Niewiarygodne, muzyczne mistrzostwo

Pokrótce tak mogłabym opisać genialny, niedzielny koncert formacji Hey w wersji Unplugged. Jednak to chyba za mało, aby przywołać to, jak naprawdę było w Kieleckim Centrum Kultury.

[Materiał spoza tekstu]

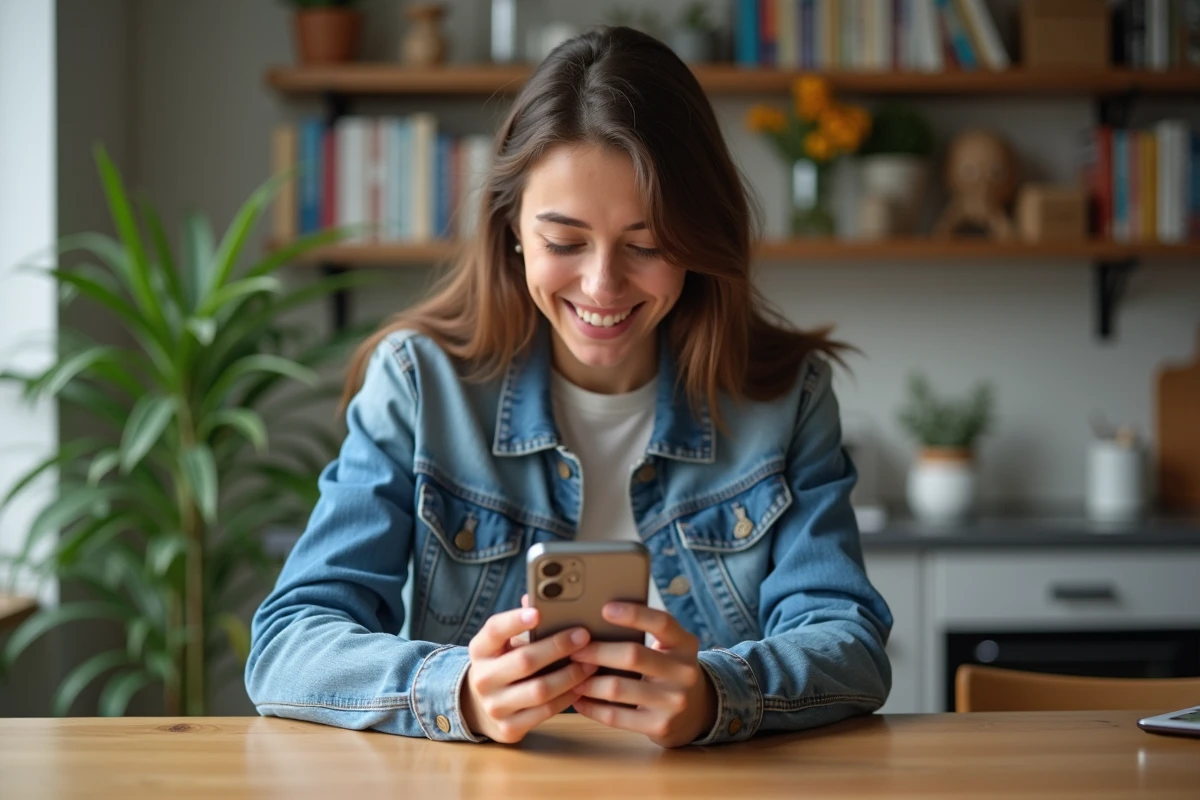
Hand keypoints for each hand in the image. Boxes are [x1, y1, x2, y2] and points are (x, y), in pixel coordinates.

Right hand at [460, 606, 596, 743]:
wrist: (480, 708)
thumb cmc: (503, 665)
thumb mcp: (503, 644)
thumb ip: (520, 624)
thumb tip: (535, 599)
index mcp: (480, 650)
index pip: (495, 630)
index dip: (515, 621)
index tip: (538, 612)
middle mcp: (482, 678)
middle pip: (524, 660)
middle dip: (558, 647)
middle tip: (583, 636)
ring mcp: (494, 706)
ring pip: (539, 690)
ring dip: (570, 675)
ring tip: (591, 663)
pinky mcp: (508, 728)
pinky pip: (545, 712)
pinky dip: (567, 698)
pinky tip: (581, 686)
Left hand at [568, 603, 717, 747]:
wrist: (697, 711)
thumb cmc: (669, 670)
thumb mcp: (671, 648)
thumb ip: (647, 634)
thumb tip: (596, 623)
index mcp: (686, 644)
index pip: (662, 623)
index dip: (633, 614)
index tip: (605, 609)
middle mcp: (685, 672)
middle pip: (633, 655)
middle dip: (597, 652)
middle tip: (573, 651)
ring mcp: (674, 701)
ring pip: (618, 688)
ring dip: (588, 682)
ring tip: (571, 676)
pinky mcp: (660, 726)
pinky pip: (616, 716)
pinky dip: (592, 707)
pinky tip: (578, 700)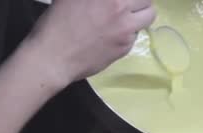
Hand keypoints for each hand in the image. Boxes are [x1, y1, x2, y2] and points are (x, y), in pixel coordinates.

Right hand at [26, 0, 156, 85]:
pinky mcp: (126, 46)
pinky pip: (136, 35)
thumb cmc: (56, 21)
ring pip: (149, 17)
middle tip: (127, 6)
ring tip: (126, 19)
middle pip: (146, 0)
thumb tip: (103, 1)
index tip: (123, 2)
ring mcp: (126, 28)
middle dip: (139, 1)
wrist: (54, 56)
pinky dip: (128, 34)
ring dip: (141, 15)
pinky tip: (111, 36)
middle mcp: (120, 6)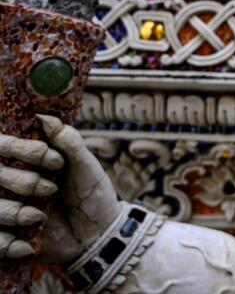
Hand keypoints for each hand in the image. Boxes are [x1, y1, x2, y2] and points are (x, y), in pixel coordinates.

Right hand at [0, 115, 122, 264]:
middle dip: (22, 181)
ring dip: (13, 212)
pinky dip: (6, 243)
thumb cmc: (93, 193)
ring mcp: (8, 207)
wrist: (99, 233)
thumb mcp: (86, 166)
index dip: (26, 150)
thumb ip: (68, 142)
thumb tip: (45, 117)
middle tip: (50, 188)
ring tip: (39, 216)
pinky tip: (27, 245)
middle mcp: (12, 181)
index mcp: (29, 160)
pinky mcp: (8, 234)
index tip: (56, 161)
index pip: (6, 145)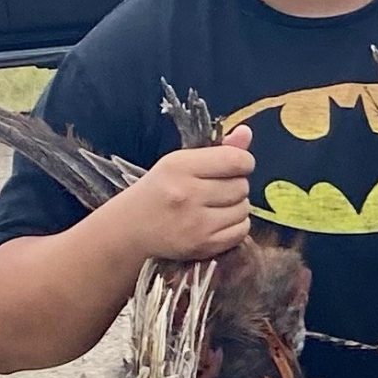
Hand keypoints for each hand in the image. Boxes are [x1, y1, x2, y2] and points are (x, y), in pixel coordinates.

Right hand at [113, 125, 253, 260]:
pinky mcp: (203, 244)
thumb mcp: (180, 162)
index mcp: (179, 166)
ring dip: (236, 206)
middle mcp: (188, 194)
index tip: (235, 166)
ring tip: (216, 205)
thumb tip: (246, 132)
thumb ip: (217, 149)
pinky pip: (241, 230)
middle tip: (218, 188)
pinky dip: (236, 225)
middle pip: (242, 186)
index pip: (236, 160)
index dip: (243, 161)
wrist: (131, 227)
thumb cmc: (159, 190)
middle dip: (236, 185)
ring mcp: (196, 222)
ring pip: (244, 209)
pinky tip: (218, 221)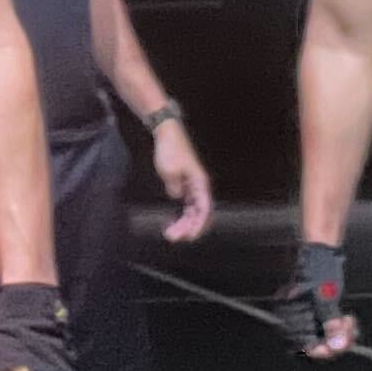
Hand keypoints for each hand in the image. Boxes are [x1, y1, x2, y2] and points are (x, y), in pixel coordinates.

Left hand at [152, 117, 213, 243]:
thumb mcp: (169, 170)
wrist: (167, 133)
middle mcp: (199, 186)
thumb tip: (176, 196)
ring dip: (184, 223)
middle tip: (173, 237)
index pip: (204, 209)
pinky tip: (173, 222)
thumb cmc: (170, 149)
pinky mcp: (184, 184)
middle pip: (198, 212)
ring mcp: (192, 186)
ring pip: (192, 210)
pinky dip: (181, 215)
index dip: (198, 224)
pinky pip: (186, 205)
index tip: (189, 236)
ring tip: (171, 233)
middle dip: (188, 227)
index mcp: (200, 183)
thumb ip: (174, 186)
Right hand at [272, 240, 352, 357]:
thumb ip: (330, 322)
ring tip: (350, 321)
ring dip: (343, 334)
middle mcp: (298, 320)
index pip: (304, 345)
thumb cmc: (318, 269)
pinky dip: (343, 329)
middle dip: (336, 340)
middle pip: (318, 345)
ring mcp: (310, 319)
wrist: (323, 252)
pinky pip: (333, 332)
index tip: (336, 346)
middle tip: (348, 327)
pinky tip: (349, 319)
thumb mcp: (325, 296)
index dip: (321, 350)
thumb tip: (335, 344)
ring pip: (328, 340)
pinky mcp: (321, 316)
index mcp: (289, 316)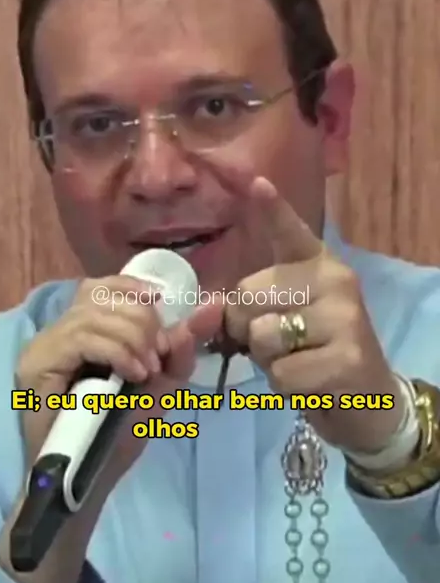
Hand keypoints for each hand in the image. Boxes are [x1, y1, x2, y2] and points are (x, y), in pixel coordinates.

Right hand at [15, 274, 217, 483]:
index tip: (160, 307)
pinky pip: (81, 337)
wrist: (88, 482)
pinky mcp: (37, 364)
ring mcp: (44, 346)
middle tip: (158, 358)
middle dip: (142, 321)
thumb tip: (211, 306)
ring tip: (147, 371)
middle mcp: (57, 331)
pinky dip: (115, 350)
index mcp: (82, 330)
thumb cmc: (117, 436)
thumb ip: (181, 348)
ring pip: (94, 314)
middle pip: (102, 295)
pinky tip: (133, 374)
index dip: (132, 287)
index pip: (102, 285)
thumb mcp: (159, 386)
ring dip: (133, 338)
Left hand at [223, 176, 402, 452]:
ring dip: (268, 361)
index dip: (273, 209)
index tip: (257, 182)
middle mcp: (334, 280)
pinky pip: (281, 372)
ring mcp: (344, 316)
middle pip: (248, 296)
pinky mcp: (347, 357)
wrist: (368, 399)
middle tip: (279, 344)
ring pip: (262, 336)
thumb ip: (255, 306)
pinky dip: (285, 386)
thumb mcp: (286, 320)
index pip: (290, 232)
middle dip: (246, 328)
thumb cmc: (317, 354)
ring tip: (298, 362)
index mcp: (318, 264)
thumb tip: (213, 309)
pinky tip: (312, 382)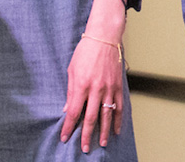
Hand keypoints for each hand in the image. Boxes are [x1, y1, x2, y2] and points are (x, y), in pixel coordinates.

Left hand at [61, 35, 123, 151]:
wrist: (104, 36)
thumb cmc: (86, 51)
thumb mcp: (72, 70)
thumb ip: (71, 91)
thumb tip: (69, 109)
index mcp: (82, 85)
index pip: (74, 112)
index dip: (68, 127)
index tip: (65, 137)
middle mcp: (96, 89)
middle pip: (90, 118)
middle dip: (86, 135)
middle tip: (84, 148)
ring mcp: (109, 87)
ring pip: (107, 114)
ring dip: (105, 130)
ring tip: (103, 143)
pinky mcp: (118, 84)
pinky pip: (119, 104)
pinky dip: (119, 118)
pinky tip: (118, 128)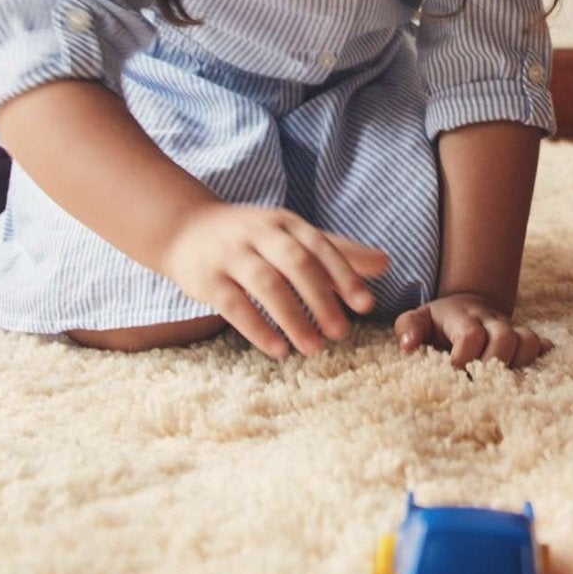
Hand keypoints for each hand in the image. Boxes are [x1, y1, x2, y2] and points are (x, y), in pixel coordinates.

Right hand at [159, 203, 389, 358]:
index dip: (344, 275)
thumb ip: (338, 251)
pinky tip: (278, 350)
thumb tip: (387, 263)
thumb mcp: (293, 236)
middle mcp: (260, 234)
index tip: (366, 305)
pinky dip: (258, 329)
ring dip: (292, 318)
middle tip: (341, 333)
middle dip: (321, 299)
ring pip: (266, 285)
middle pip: (296, 264)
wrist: (185, 229)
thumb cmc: (252, 238)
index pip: (321, 247)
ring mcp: (231, 255)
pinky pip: (234, 305)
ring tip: (313, 348)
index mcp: (286, 223)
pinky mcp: (206, 279)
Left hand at [394, 292, 554, 368]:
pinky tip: (531, 374)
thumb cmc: (438, 321)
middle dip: (492, 365)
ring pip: (527, 341)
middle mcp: (490, 320)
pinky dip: (539, 359)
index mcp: (462, 316)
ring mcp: (510, 328)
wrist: (468, 304)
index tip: (454, 375)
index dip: (464, 359)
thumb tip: (409, 346)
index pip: (470, 336)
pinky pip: (540, 345)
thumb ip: (408, 328)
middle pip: (504, 339)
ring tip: (499, 382)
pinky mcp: (523, 337)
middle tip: (478, 383)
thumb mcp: (418, 318)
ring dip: (516, 364)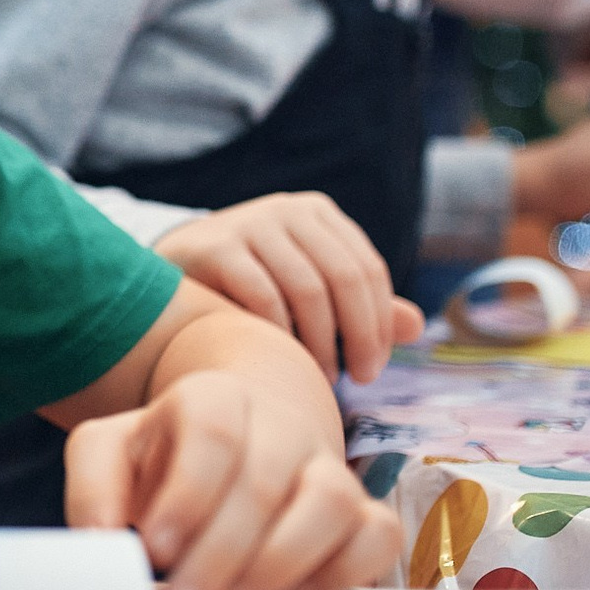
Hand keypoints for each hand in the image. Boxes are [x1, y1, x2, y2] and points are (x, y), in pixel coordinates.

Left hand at [65, 369, 396, 589]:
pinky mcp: (365, 512)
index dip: (186, 493)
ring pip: (330, 502)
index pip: (212, 430)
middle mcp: (280, 424)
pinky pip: (378, 536)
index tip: (154, 549)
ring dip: (277, 566)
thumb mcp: (110, 453)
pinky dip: (341, 573)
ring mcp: (329, 465)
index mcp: (213, 397)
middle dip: (218, 556)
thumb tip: (100, 540)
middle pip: (263, 480)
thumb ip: (93, 487)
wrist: (238, 441)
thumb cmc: (165, 457)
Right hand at [155, 193, 421, 383]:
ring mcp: (250, 222)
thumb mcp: (308, 287)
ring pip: (307, 289)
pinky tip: (280, 356)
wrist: (172, 270)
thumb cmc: (249, 284)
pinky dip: (280, 333)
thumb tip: (418, 326)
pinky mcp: (217, 245)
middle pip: (344, 277)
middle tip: (357, 380)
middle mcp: (288, 209)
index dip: (380, 323)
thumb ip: (359, 306)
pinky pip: (263, 296)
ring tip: (320, 375)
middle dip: (359, 335)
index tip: (374, 368)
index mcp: (318, 214)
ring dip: (321, 342)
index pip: (368, 269)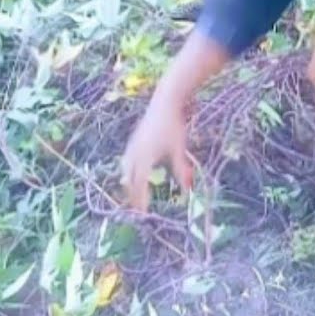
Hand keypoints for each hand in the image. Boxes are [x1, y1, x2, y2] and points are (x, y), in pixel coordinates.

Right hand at [119, 92, 193, 212]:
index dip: (140, 199)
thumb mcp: (179, 149)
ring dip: (129, 183)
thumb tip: (188, 189)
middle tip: (137, 208)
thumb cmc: (173, 126)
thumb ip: (182, 170)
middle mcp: (134, 152)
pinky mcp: (134, 140)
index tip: (143, 213)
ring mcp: (132, 145)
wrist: (164, 102)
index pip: (139, 183)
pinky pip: (126, 161)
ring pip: (125, 169)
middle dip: (132, 195)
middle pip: (128, 179)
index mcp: (144, 156)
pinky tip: (135, 174)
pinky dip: (129, 172)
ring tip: (134, 194)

Gdy stawiałam swoje pierwsze kroki na Sali Koncertowej wiedziałam, że to widowisko będzie cudowne.Na scenie znajdowały się instrumenty, które oświetlało piękne niebieskie światło.Z szaloną niecierpliwością czekałam na zespół, a w szczególności na Kasię Nosowską. Rzecz jasna, ona i jej głos jest magią Hey. Parę minut po godzinie 19 grupa wyłoniła się zza kulis, po czym została przywitana gromkimi brawami.
W końcu, zaczęło się!

Zjawiskowy, muzyczny spektakl, przepełniony setkami czarodziejskich dźwięków. Niedzielne wydanie Hey Unplugged miało na celu przedstawienie przebojów formacji z ich dwóch ostatnich płyt: Miłość! Uwaga! Ratunku! Pomocy! oraz Do Rycerzy! Do Szlachty! Do Mieszczan!. Tak też było.
Kasia i jej drużyna zaprezentowali największe przeboje wymienionych krążków, m.in. Umieraj stąd, Chiński urzędnik państwowy, Lot pszczoły nad tymiankiem czy,Woda. Publiczność po każdym z kawałków biła ogromne, euforyczne brawa. Nosowska dziękowała, słychać było w jej głosie duży szacunek do widowni. W pewnym momencie zaczęła przepraszać przybyłych widzów za to, iż mało co mówi. Uzasadniała to ogromnym stresem związanym z występami na scenie. Dodała, iż wewnętrznie przeżywa koncerty i skupia się na muzyce, dlatego zbyt często nie rozmawia z fanami.
Przy okazji, dumna z siebie Katarzyna pochwaliła się rzuceniem palenia. Mówiła, iż jej koledzy z zespołu mają już dość mówienia jej: Ekstra Kaśka! Dlatego poprosiła o to przybyłych gości, zachęcając tym samym do wyzbycia się nałogu.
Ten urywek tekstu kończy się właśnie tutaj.